» PROBLEM TO SOLVE: All of the listing is to be written out word for word, with the pictures left out.

» INFORMATION PROVIDED:

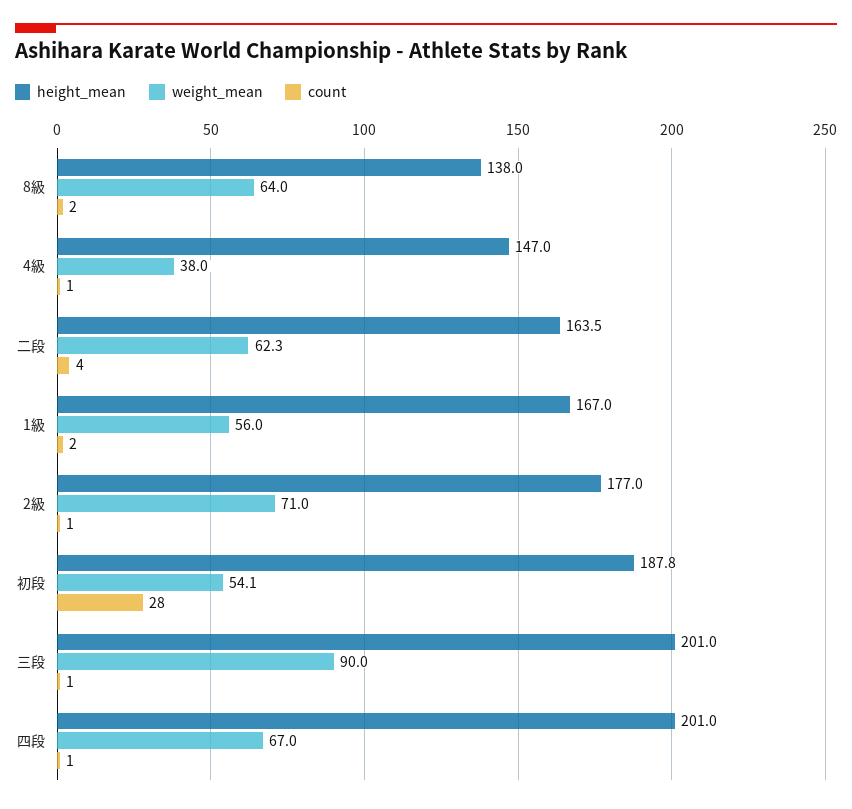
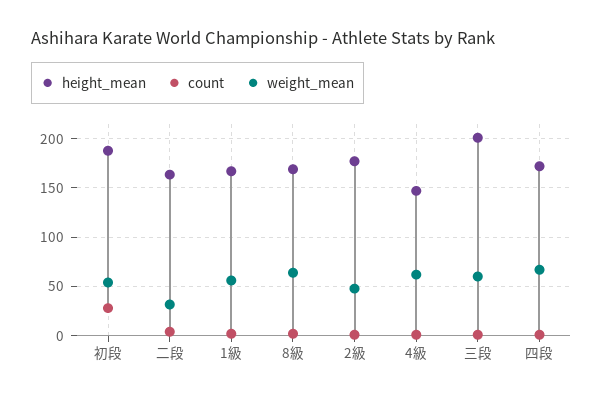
  {
    "height_mean": {
-     "8級": 138,
+     "8級": 170,
      "4級": 147,
      "二段": 163.5,
      "1級": 167,
      "2級": 177,
      "初段": 187.8,
      "三段": 201,
-     "四段": 201
+     "四段": 170
    },
    "weight_mean": {
      "8級": 64,
-     "4級": 38,
+     "4級": 60,
-     "二段": 62.3,
+     "二段": 30,
      "1級": 56,
-     "2級": 71,
+     "2級": 50,
      "初段": 54.1,
-     "三段": 90,
+     "三段": 60,
      "四段": 67
    },
    "count": {
      "8級": 2,
      "4級": 1,
      "二段": 4,
      "1級": 2,
      "2級": 1,
      "初段": 28,
      "三段": 1,
      "四段": 1
    }
  }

» RESPONSE TO THIS TASK:
  {
    "height_mean": {
-     "8級": 138,
+     "8級": 170,
      "4級": 147,
      "二段": 163.5,
      "1級": 167,
      "2級": 177,
      "初段": 187.8,
      "三段": 201,
-     "四段": 201
+     "四段": 170
    },
    "weight_mean": {
      "8級": 64,
-     "4級": 38,
+     "4級": 60,
-     "二段": 62.3,
+     "二段": 30,
      "1級": 56,
-     "2級": 71,
+     "2級": 50,
      "初段": 54.1,
-     "三段": 90,
+     "三段": 60,
      "四段": 67
    },
    "count": {
      "8級": 2,
      "4級": 1,
      "二段": 4,
      "1級": 2,
      "2級": 1,
      "初段": 28,
      "三段": 1,
      "四段": 1
    }
  }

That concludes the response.